Putting a livable climate, adequate water and intact ecosystems at risk is immoral in every secular and theological sense of the term. We should expect policymakers to consider such intergenerational morality in their approach to these issues. It is also breathtakingly bad economic policy from anything other than an extremely short term and first-world oriented perspective. It is at this resultant intersection of morality, environmental policy and smart economic policy where these problems need to be solved.

Perhaps further blurring traditional ideological lines, I believe that market forces and even profit incentives are among the most powerful tools we have to address climate change – if we can fix the market failures that make it more profitable to pollute. The incentive of profit and unenlightened self-interest were extremely effective in getting is into this problem; they would be great allies in solving it. When Walmart decides (as it has) that it can save money by instructing its suppliers to reduce packaging, track greenhouse gas emissions and improve energy efficiency, it has arguably a bigger impact on the environment and the climate that the top dozen environmental groups together could accomplish on their best day.

The private sector and the government both have a critical role. The history of the relationship between government and business in the environmental context is one of antagonism. Government sets standards and enacts prohibitions. Good companies focused their energy on complying and bad companies tried to cheat – and when caught, the government appropriately punished them. But in either case, the “environment” was merely a cost to be managed. This system led to great environmental progress in the areas of clean air and clean water. But it has not worked well enough for the climate. Imagine, instead, a market where out-performing one’s peers on environmental values yielded competitive advantage. Then companies would innovate and do what they best in an effort to improve their environmental performance – not just to avoid fines or enhance “reputation” or to attract “green” investors – but because it is the way to be a better and more profitable company. Then the remarkable power of the profit incentive will be aligned with broader goals of fighting climate change and preserving natural resources.

We are actually beginning to head in that direction and in this blog I will talk about many good examples.

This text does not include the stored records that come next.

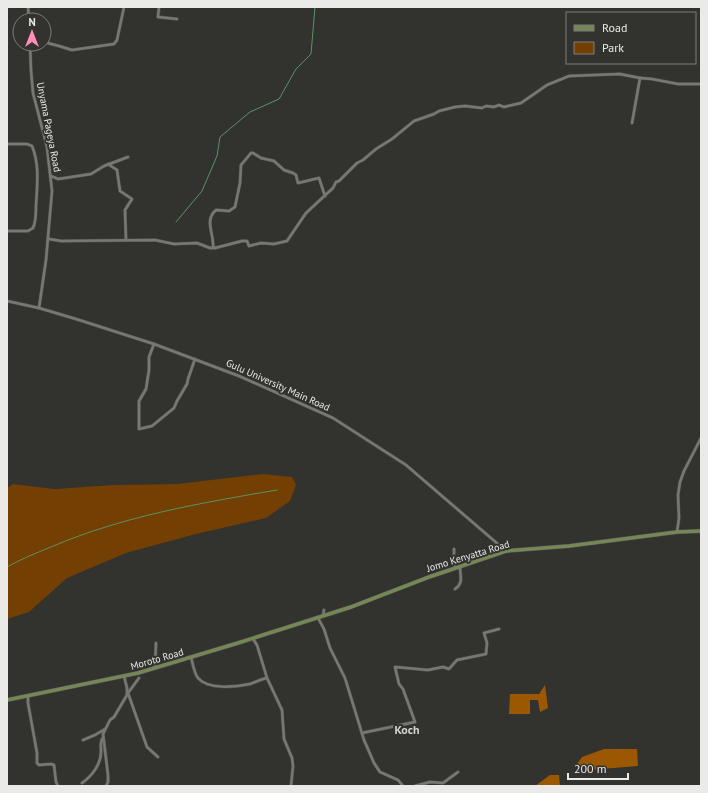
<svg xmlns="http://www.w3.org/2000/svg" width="708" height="793" viewBox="0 0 708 793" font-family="'PT Sans',sans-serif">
<rect width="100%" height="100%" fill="#32322f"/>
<path fill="#733f03" d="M263 474 292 477 296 485 290 501 266 518 196 534 126 553 67 578 29 612 7 619V488L13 484 55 489 113 485 177 484Z"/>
<g fill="#9c5702">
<path d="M545 685 548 708 540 712 538 700H530V714H509L510 694H539Z"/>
<path d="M604 749H637L638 766 589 770 577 764 582 757Z"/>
<path d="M550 775H559L560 786H535Z"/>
</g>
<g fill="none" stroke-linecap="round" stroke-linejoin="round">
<g stroke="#5a9368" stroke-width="1">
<path d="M176 222 202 191 217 156 220 137 250 112 279 99 296 69 311 54 315 7"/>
<path d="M7 567C21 559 36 553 51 547 123 516 201 503 277 490"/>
</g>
<g stroke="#50504d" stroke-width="3.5">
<g id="minor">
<path d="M28 7 29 20"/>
<path d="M159 7 158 17 177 19"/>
<path d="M44 42 59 46 72 50 114 44 117 40 124 7"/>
<path d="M30 44 31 70 33 93 47 147 52 191 46 260 39 308"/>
<path d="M632 123 640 78 652 79 678 84H701"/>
<path d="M7 144H27L32 146C40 165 37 186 36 206 36 213 36 222 33 228L28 231H7"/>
<path d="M108 164 117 170 120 191 132 199 125 210 126 240"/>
<path d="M51 176 58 179 91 174 104 166 128 157"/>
<path d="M325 196 319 178 298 183 296 175 293 173 284 170 274 161 261 158 253 153H251L241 165 240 183 235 207 229 211 216 210C204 220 214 234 213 246L215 248 242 241H247L249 246 261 243 274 244 287 241 306 213 333 188 336 182 339 181 357 163 363 160 376 149 392 139 414 121 434 114 439 111 455 107 465 106 482 108 486 106 494 107 499 105 504 107 521 103 547 85 569 76 620 74 640 78"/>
<path d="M49 239 61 241 155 240 174 244 197 243 210 248H215"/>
<path d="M7 301 39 308 76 319 154 344 239 376 333 418 406 465 506 551"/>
<path d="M154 344 149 357V370L146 389 139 401V429L152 426 174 408 177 401 187 384 188 379 195 359"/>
<path d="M677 532 679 518 678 495 680 482 684 471 701 438"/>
<path d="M454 549V560L455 568"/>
<path d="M455 589C464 583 460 576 460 567"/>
<path d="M323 616 324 610"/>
<path d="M318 618 324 629 330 648 345 678 364 740 374 763 380 772 398 780 403 786"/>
<path d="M253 639 257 645 267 678 282 710 284 739 292 758 293 766 291 786"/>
<path d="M191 657C193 664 194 673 198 678 208 690 236 687 250 684 256 682 261 679 267 678"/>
<path d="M155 668 156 643"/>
<path d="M139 678 128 693 147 747 158 757"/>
<path d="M28 696V703L37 753V763L39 765 51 764 54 765 56 782 58 786"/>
<path d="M362 733 415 722 403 689 399 684 395 667 428 670 443 667 449 669 457 660 486 654 487 643 484 633 499 629"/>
<path d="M83 740 95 735 105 729"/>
<path d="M82 783C92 776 101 764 101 752 101 747 100 744 102 739"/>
<path d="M106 786 108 782V775L103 734 110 720 114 717 127 695V688L124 676"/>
<path d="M415 786 430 782 443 783 458 772"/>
</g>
</g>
<g stroke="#50504d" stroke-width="4.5">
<path id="major" d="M7 700 138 673 238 643 351 607 429 577 506 551 569 546 677 532 701 531"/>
</g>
<use href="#minor" stroke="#777774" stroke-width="2.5"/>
<use href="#major" stroke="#758657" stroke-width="3.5"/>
</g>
<g text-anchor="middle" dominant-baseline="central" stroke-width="4" stroke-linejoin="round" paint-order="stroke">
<g font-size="10" fill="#eaeae8" stroke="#32322f">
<text transform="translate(49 127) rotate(79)">Unyama Pageya Road</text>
<text transform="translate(278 385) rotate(24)">Gulu University Main Road</text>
<text transform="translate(468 556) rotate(-17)">Jomo Kenyatta Road</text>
<text transform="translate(157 659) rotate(-16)">Moroto Road</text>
</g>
<g font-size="12" font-weight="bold" fill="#d3d3cf" stroke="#32322f">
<text x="407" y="729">Koch</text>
</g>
</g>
<rect width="708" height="793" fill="none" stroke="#eaeae8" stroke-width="16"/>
<rect x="566" y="12" width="130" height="52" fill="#32322f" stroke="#7c7c79"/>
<rect x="574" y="25" width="20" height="6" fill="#758657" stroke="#7c7c79"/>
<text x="602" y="32" font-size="12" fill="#eaeae8">Road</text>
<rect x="574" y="42" width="20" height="12" fill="#733f03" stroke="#7c7c79"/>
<text x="602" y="52" font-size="12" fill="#eaeae8">Park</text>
<g transform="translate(32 32)"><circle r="19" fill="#32322f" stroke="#7c7c79"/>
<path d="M0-3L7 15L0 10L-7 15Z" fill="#ff8ebb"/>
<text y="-6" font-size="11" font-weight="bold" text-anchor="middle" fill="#eaeae8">N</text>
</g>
<path d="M568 773v6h60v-6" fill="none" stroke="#eaeae8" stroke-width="2"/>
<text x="574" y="773" font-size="12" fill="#eaeae8" stroke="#32322f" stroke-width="3" paint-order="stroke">200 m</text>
</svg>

Milton Friedman famously mocked “corporate social responsibility” (CSR) by saying that “[t]he ‘social responsibility’ of companies is to increase profits”. The evolution of corporate sustainability – which is NOT the same as CSR – is leading us to a place where Milton Friedman is being proved to be both right and spectacularly wrong. Increasingly, companies are realizing that the way to increase profits is by being a sustainable company, reducing environmental impacts, and minimizing climate risk.

But the private sector left entirely to its own devices will not get us where we need to go to address climate change and related environmental challenges in a way that will ensure that our children inherit a an economically and environmentally sustainable world. Policy does matter. Policy must define the guideposts of the marketplace that ensure that social and intergenerational priorities are incorporated into market feedback loops. But policy must also be informed by and encourage the efficiencies that the market can deliver in driving to the mutually attainable goals of economic growth, preservation of natural capital for future generations, and the mitigation of the effects of climate change.

This space will explore these issues and highlight both laudable and wrongheaded practices in the public and private realms as we inexorably seek to reconcile our economic, social, environmental and moral objectives.